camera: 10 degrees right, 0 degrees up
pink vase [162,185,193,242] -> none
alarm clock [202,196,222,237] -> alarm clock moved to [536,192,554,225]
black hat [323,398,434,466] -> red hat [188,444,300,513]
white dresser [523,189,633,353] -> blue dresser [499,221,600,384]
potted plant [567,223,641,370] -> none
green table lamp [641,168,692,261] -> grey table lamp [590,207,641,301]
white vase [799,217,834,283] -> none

== == ==

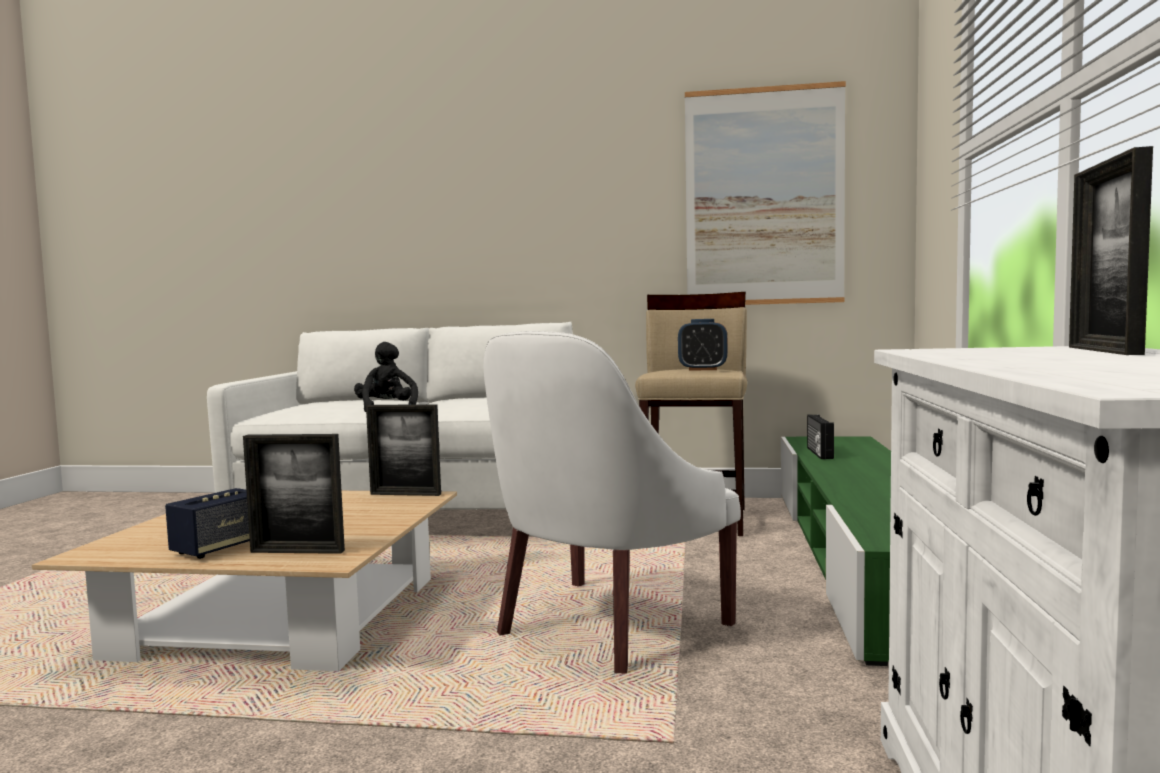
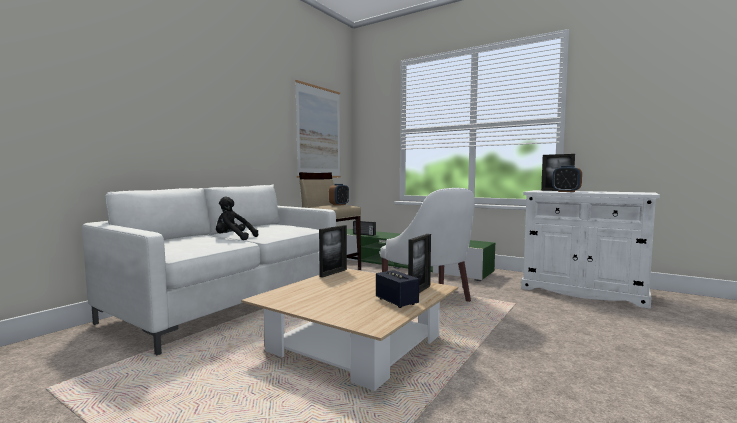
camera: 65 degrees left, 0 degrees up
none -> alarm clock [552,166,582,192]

== == ==

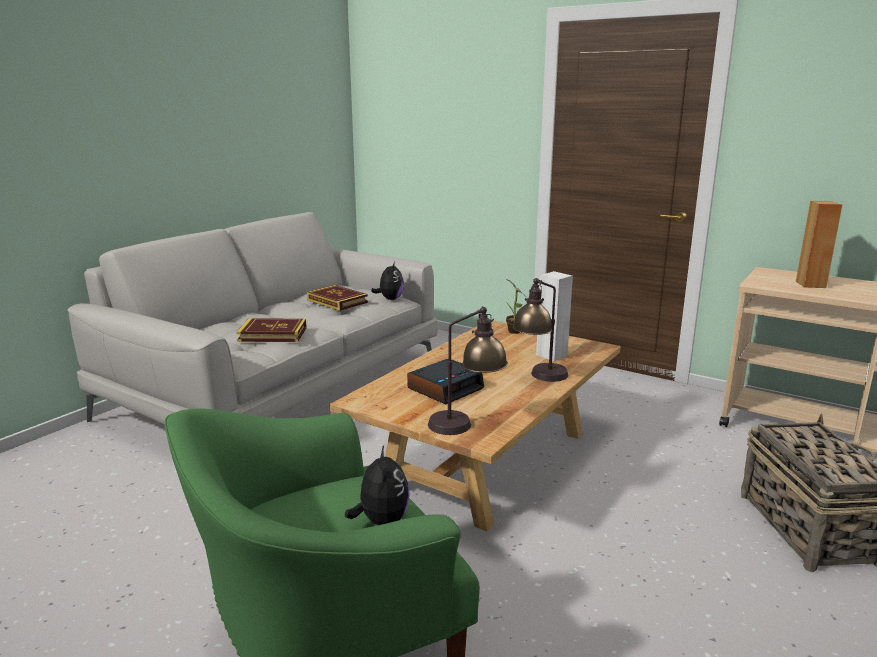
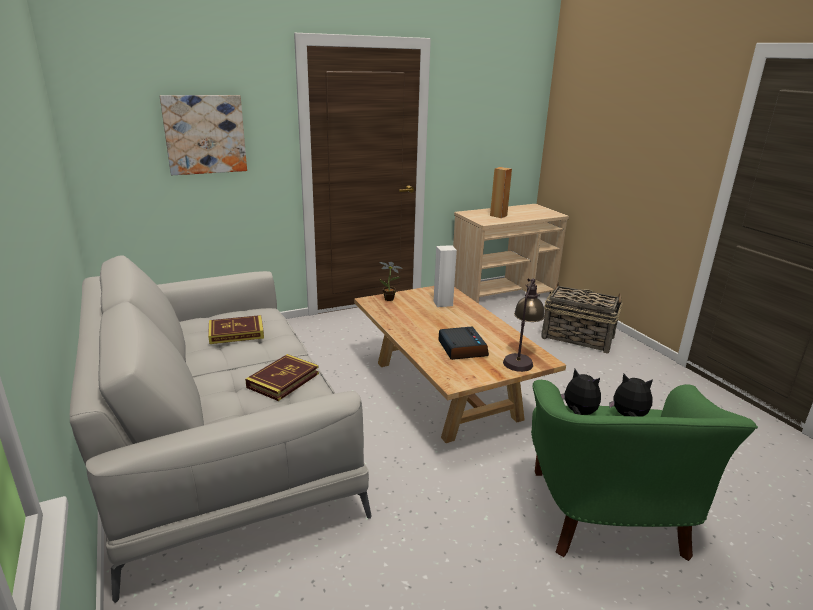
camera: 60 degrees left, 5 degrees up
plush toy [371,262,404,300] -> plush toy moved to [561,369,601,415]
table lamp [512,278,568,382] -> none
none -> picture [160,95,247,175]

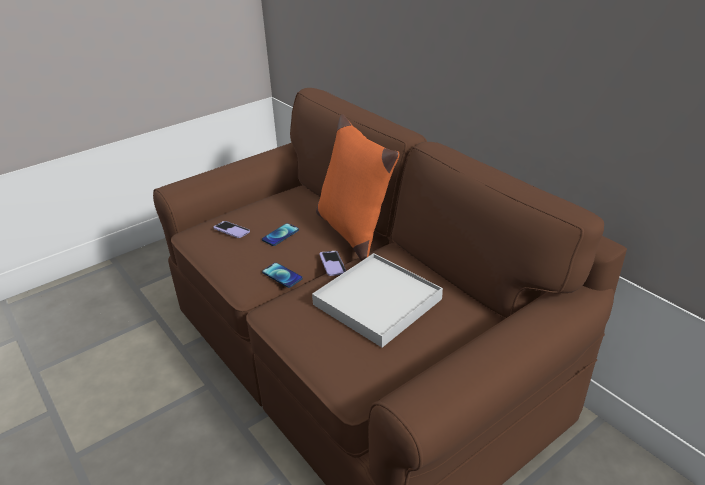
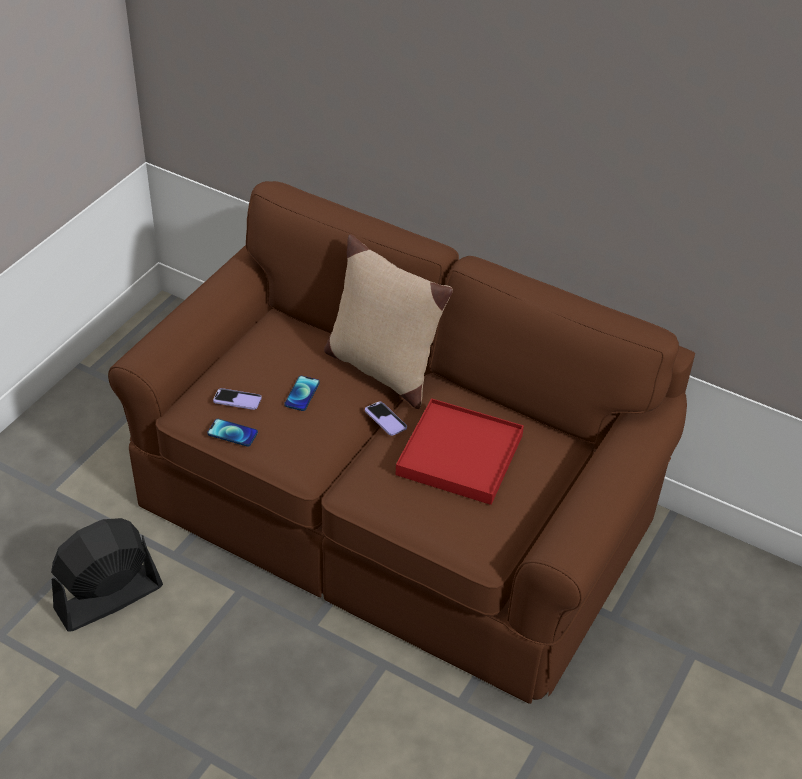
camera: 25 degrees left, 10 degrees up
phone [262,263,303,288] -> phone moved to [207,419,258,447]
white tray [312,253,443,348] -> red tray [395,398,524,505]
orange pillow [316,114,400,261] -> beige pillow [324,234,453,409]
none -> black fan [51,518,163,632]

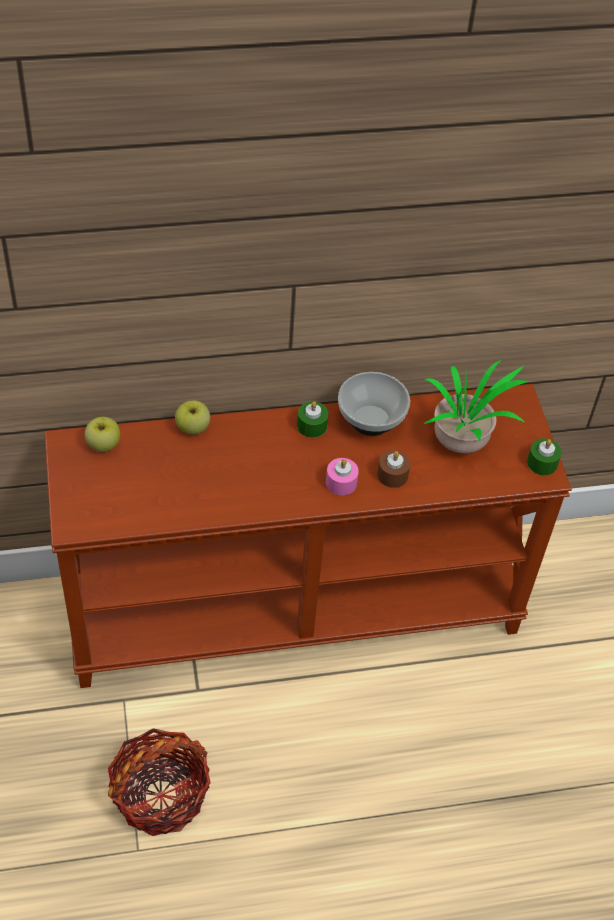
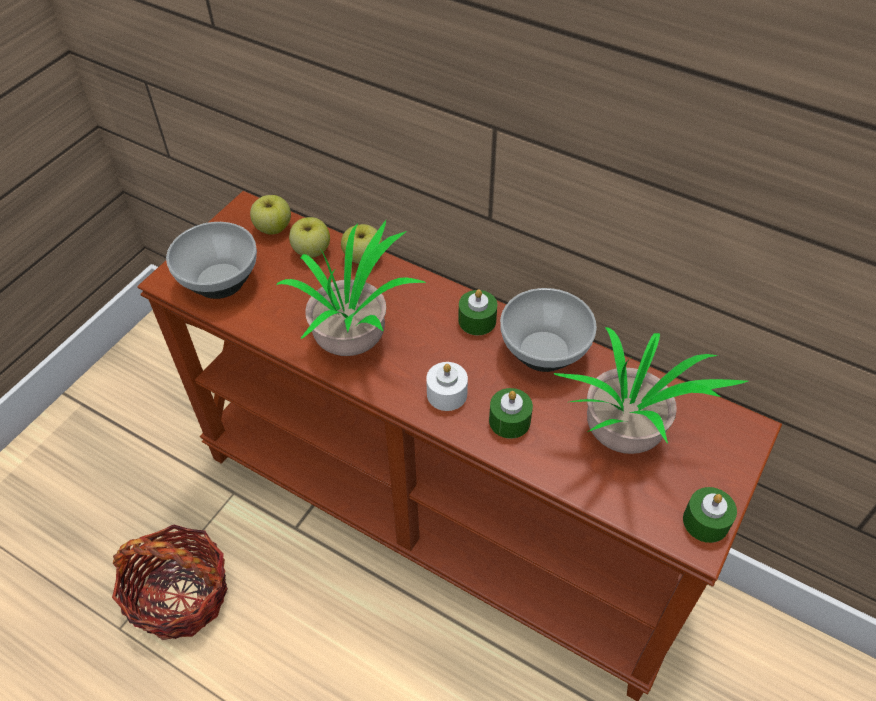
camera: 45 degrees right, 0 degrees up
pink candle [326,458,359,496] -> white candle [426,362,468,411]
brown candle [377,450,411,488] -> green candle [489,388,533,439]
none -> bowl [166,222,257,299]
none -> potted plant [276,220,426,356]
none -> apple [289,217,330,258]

== == ==

### WORK INSTRUCTIONS
Each line holding "alarm" in the records should be copied out.

### SOLUTION
alarm clock [202,196,222,237] -> alarm clock moved to [536,192,554,225]
none -> alarm clock [552,166,582,192]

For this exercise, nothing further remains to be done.